Por Giulliano Martini
Chuva contínua durante a madrugada manteve a situação crítica em Niscemi, onde a frana que desloca a colina segue ativa. Ao longo das últimas horas foram registrados ruídos e novos cedimentos no frente de escorregamento; técnicos da Proteção Civil e os bombeiros realizaram vários sopralluoghi para avaliar os riscos, sem registro de desabamentos significativos até o momento.
O deslizamento prossegue em movimento no sentido sul e já comprometeu a circulação em pontos-chave do município. “Poderia criar dificuldades à viabilidade já fortemente comprometida”, alertou o comandante dos bombeiros de Caltanissetta, Salvatore Cantale. A preocupação cresce pela previsão de novas chuvas nos próximos dias, que pode ampliar a área classificada como zona vermelha — atualmente delimitada em cerca de 150 metros, com as transennações colocadas a 50 metros da praça principal — e aumentar o número de evacuados.
Três escolas situadas na área de risco permanecerão fechadas no retorno das aulas e suas turmas serão realocadas para estabelecimentos considerados agíveis. As autoridades confirmaram o restabelecimento do fornecimento de gás metano nas áreas onde havia sido interrompido por segurança.

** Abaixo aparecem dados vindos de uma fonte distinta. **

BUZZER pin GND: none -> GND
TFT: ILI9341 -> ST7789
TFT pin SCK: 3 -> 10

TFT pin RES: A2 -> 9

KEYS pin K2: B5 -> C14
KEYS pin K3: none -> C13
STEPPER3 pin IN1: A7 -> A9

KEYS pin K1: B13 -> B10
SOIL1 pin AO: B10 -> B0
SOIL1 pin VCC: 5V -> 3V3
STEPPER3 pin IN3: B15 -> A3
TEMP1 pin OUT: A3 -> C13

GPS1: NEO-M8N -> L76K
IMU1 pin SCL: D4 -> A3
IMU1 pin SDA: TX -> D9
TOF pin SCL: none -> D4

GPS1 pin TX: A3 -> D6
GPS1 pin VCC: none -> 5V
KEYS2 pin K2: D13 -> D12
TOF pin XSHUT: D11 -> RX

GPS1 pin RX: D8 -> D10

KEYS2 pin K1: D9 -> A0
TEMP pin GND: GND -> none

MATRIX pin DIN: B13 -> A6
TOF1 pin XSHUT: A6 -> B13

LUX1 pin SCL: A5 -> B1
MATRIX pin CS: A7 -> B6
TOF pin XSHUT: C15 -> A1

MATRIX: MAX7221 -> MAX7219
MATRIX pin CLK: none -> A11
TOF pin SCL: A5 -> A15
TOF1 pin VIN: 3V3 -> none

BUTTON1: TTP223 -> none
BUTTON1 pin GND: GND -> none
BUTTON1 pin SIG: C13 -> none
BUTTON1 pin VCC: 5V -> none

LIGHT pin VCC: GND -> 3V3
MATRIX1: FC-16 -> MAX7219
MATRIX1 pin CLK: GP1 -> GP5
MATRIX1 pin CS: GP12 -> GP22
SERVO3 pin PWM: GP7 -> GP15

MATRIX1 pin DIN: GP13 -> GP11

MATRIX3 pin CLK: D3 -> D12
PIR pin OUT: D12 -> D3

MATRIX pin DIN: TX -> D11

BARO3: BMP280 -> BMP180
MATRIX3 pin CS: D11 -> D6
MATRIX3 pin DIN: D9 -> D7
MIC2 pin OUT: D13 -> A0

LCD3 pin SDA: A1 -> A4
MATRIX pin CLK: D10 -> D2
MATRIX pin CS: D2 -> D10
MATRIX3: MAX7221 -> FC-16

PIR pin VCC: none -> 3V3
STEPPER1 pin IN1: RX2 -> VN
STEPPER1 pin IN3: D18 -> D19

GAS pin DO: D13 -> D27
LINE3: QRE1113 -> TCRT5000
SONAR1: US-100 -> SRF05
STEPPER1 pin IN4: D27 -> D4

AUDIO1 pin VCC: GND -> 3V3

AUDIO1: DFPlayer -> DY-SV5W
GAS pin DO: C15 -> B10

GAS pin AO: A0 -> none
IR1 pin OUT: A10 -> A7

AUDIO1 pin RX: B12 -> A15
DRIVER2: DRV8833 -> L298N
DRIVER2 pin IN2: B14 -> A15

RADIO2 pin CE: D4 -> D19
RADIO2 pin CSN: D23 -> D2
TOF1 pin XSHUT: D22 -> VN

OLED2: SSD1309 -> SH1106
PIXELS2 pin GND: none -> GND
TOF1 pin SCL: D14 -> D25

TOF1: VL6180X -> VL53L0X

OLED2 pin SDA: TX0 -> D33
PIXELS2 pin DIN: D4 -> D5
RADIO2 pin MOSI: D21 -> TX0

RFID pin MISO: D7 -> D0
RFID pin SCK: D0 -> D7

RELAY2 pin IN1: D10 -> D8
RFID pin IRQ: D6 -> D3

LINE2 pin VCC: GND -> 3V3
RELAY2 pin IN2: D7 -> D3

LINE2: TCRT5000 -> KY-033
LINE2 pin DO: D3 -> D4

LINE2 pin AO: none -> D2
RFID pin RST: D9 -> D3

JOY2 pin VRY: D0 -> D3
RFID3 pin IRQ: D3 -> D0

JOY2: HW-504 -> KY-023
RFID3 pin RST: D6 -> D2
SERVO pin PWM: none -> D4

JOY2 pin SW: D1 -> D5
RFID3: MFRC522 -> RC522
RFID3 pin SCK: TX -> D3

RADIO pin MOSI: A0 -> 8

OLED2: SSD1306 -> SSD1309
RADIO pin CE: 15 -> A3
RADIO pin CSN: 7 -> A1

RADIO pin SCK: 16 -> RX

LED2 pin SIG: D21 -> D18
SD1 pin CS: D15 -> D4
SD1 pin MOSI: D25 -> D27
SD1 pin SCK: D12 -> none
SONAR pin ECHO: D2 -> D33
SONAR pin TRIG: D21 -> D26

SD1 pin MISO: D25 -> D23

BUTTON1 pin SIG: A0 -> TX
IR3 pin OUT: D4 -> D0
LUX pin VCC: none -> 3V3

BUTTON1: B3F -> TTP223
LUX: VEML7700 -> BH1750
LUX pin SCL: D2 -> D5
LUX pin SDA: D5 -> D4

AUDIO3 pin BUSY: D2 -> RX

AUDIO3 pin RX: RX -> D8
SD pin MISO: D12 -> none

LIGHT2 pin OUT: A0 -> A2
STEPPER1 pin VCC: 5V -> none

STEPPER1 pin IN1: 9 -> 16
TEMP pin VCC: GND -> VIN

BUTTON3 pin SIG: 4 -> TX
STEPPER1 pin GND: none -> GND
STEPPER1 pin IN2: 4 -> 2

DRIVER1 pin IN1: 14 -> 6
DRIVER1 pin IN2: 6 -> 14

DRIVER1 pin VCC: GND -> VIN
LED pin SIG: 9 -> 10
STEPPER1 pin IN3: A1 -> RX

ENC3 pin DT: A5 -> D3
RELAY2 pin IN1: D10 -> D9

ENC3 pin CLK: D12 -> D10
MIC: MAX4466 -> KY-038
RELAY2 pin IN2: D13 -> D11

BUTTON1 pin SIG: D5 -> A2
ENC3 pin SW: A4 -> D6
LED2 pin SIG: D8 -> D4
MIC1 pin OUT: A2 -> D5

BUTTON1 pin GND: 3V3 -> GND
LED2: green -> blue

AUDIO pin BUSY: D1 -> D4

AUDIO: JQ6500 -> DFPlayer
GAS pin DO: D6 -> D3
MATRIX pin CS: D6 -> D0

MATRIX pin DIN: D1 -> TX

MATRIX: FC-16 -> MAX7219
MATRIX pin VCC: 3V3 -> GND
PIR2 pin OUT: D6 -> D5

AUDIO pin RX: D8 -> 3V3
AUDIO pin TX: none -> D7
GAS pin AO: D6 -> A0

A Procura de Gela abriu inquérito por desastre culposo e danneggiamento, motivando comentários públicos do presidente da Região Siciliana, Renato Schifani. Em entrevista ao Corriere della Sera, Schifani declarou: “A procúra, justamente, que faça a sua parte” e defendeu que, no momento, sua prioridade é “a solução dos problemas”. Ainda segundo o presidente regional, há uma dinâmica de responsabilidades a ser apurada: atrás das casas que escorregam na lama estariam trinta anos de projetos não executados, financiamentos perdidos e alertas ignorados.
Em contraste com essas acusações, o vice-comissário da estrutura regional para o dissesto hidrológico informou que, nos últimos nove anos, o Comune não encaminhou pedidos formais de intervenção. Schifani ressaltou que a situação ainda está em evolução e que somente com a interrupção das chuvas será possível dimensionar com maior precisão os danos.
Ontem, a visita do presidente do Conselho ao local foi classificada como “um sinal forte e encorajador” para as populações afetadas, segundo Schifani, que garantiu a “vontade de intervir com rapidez e concretude” e a necessidade de coordenação entre as instituições para avaliar os danos e assegurar intervenções proporcionais. Para ampliar recursos, a região está avaliando o desengajamento de fundos não executados por obras ferroviárias, atendendo ao pedido da premiera.
Enquanto isso, o conselho de presidência da ANCE Sicília manifestou “plena e total solidariedade” às comunidades atingidas pelo ciclone “Harry” e, em particular, aos moradores de Niscemi, que enfrentam a tragédia do deslizamento.
Relato baseado em apuração in loco e cruzamento de fontes oficiais: a realidade traduzida sem ruído, com atenção às medidas emergenciais, à evolução meteorológica e ao acompanhamento do inquérito judicial.